Written problem:
Repeat the part of the shape trade mark text below that opens with "Article 7(1)(e) of" and closes with "not be sufficient.", using "feature" in place of "characteristic".

Selection:
Constructing a survey to test this proposition is challenging. Having shown the consumer the mark, and asked for a response, the evidence before the UKIPO was that a substantial number of consumers would say “KitKat” as part of their response. A follow up open question, such as “why do you say that?” is likely to elicit the response “because it’s a KitKat”. Consumers are unlikely to respond “I perceive the shape alone as exclusively indicating origin”. No doubt, survey methodologists are already working on questions to push consumers beyond mere recognition and/or association. But, as with any survey, the danger is that questions that lead the respondent will be held to be invalid, and the survey results found not to be persuasive.

Other absolute grounds for refusal

Article 7(1)(e) of the Regulation and Article 4(1)(e) of the Directive have recently been amended to provide the EUIPO and national offices with broader grounds to refuse shape marks – the amendments are shown below in bold:

“the following shall not be registered or, if registered, shall be liable to be declared invalid: … signs which consist exclusively of:

(i)         the shape, or another characteristic, which results from the nature of the goods themselves;

(ii)        the shape, or another characteristic, of goods which is necessary to obtain a technical result;

(iii)       the shape, or another characteristic, that gives substantial value to the goods.”

These objections cannot be overcome through proof of acquired distinctiveness. Even if consumers recognise the shape as an indication of source of the goods, that will not be sufficient.

Each exclusion operates as a further hurdle for brand owners seeking to register shape trade marks. At present, there is no case law on what “another characteristic” might be.

The exclusion for shapes resulting from the nature of the goods themselves and for shapes necessary to obtain a technical result have been dealt with elsewhere: see, for example, Hauck v Stokke (C-205/13), Remington (C-299/99) and Lego Brick (C-48/09). But it is worth briefly discussing the exclusion for shapes (or other characteristics) which give substantial value to the goods. Advocate general Szpunar has opined in relation to this exception to registerability that it “is not worded clearly” (Hauck v Stokke, Case C-205/13).

The advocate general’s second opinion in Louboutin v Van Haren Schoenen BV (Case C-163/16) provides some relief for trade mark owners. The case mostly concerned the question of whether or not the claimed red sole consists exclusively of a shape. 

No disrespect is meant in noting that this question was of no general importance by the time the case reached the Court of Justice, because the legislation had already been changed as set out above. Even if not a “shape”, a red sole is clearly “another characteristic” – and so is now caught by the amended legislation in any event.

But within his second opinion, the advocate general noted as follows:

“Indeed, if the concept of a ‘shape [giving] substantial value to the goods’ were to be acknowledged as being, even in part, determined by characteristics which are perceived as attractive by the public, it would then be necessary to exclude the characteristics linked to the reputation of the trade mark or its proprietor, in order to prevent the appeal created by that reputation being attributed to a shape which, taken on its own, would not be attractive. Otherwise, the ground for refusal or invalidity laid down in Article 3(1)(e)(iii) of Directive 2008/95 could be interpreted very broadly and improperly having regard to its objective, which I have noted in point 48 of this Opinion.”

Listed records:
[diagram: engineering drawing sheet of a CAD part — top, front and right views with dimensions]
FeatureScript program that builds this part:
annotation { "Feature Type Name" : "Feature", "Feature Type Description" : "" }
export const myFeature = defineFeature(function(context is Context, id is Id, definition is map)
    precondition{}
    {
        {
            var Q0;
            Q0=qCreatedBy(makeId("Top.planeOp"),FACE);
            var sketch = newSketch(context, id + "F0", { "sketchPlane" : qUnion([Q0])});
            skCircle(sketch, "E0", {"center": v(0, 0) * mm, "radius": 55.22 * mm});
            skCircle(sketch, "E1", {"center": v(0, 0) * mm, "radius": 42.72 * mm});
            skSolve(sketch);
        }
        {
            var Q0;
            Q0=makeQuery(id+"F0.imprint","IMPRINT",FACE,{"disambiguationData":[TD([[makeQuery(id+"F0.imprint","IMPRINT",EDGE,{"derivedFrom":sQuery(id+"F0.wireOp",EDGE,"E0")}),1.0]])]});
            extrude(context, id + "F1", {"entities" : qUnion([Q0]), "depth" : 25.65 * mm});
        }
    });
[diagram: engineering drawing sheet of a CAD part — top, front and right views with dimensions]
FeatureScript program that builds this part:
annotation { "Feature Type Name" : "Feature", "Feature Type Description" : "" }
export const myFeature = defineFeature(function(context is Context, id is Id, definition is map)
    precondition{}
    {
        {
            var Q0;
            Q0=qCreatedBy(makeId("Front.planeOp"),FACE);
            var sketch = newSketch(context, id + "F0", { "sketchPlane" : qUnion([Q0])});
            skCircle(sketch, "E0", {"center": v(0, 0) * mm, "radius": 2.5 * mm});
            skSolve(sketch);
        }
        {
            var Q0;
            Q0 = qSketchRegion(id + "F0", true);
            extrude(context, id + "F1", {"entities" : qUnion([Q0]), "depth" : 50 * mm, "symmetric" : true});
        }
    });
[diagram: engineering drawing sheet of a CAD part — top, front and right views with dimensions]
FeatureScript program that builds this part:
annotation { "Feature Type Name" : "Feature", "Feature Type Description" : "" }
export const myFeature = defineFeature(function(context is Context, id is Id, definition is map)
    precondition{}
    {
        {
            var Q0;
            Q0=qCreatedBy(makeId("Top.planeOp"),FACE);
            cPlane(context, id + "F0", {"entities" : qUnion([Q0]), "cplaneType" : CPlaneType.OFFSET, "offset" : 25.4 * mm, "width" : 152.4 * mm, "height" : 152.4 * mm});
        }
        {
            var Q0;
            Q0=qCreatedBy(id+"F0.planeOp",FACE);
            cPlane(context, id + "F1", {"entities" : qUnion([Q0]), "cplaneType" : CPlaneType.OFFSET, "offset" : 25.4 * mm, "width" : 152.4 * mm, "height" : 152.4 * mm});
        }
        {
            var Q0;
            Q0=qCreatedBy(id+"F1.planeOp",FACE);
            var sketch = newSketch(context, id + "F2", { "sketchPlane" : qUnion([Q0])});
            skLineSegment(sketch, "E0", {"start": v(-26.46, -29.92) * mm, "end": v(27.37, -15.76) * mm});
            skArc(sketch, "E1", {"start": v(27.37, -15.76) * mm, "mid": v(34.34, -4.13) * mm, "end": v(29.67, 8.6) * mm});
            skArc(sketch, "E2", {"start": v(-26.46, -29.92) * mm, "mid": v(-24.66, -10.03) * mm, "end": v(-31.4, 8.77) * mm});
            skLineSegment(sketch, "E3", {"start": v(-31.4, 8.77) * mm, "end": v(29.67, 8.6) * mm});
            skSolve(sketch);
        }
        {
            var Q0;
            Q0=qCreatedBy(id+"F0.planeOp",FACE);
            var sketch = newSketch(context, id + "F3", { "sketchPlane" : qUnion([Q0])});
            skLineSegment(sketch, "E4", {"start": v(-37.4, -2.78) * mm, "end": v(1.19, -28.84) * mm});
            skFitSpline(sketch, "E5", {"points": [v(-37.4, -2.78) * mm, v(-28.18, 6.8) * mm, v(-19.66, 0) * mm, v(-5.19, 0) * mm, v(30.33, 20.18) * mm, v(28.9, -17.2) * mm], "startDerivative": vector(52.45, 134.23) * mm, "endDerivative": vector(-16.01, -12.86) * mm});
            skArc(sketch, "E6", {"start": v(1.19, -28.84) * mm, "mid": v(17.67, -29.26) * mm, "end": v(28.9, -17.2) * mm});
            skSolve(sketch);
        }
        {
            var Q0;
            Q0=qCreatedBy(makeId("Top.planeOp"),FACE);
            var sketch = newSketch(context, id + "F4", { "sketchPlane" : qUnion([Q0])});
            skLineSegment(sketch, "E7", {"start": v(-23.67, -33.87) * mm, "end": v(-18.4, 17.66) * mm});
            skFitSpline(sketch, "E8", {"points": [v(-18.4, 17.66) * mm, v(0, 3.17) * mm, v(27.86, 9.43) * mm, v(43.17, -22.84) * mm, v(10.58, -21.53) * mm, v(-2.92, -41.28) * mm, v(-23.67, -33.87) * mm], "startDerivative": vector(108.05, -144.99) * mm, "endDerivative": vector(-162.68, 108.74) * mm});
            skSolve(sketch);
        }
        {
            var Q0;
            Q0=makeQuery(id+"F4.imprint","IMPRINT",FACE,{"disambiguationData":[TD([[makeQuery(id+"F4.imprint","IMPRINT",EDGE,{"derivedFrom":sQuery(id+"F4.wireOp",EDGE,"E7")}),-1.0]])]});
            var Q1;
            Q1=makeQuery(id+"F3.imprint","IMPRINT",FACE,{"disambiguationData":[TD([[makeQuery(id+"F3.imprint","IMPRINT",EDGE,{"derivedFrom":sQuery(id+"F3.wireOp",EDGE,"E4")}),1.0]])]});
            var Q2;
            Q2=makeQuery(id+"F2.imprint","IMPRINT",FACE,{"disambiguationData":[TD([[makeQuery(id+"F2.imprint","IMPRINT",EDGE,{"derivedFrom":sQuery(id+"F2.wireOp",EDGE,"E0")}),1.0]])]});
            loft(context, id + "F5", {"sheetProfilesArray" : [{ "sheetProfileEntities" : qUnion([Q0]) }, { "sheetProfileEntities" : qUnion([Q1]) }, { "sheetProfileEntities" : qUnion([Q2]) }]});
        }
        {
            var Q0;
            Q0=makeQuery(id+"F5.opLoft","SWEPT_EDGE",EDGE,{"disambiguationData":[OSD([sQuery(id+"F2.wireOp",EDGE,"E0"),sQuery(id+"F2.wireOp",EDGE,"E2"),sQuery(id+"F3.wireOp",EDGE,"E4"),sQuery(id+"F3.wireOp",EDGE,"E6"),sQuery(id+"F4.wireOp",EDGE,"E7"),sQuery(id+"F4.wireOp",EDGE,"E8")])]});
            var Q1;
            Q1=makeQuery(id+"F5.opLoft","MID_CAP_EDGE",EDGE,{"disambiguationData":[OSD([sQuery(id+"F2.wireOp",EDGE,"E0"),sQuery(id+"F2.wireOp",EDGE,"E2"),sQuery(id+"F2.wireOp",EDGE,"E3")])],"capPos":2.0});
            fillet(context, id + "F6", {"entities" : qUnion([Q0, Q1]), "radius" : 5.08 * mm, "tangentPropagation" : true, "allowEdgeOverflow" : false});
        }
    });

Solved exercise:
Article 7(1)(e) of the Regulation and Article 4(1)(e) of the Directive have recently been amended to provide the EUIPO and national offices with broader grounds to refuse shape marks – the amendments are shown below in bold:

“the following shall not be registered or, if registered, shall be liable to be declared invalid: … signs which consist exclusively of:

(i)         the shape, or another feature, which results from the nature of the goods themselves;

(ii)        the shape, or another feature, of goods which is necessary to obtain a technical result;

(iii)       the shape, or another feature, that gives substantial value to the goods.”

These objections cannot be overcome through proof of acquired distinctiveness. Even if consumers recognise the shape as an indication of source of the goods, that will not be sufficient.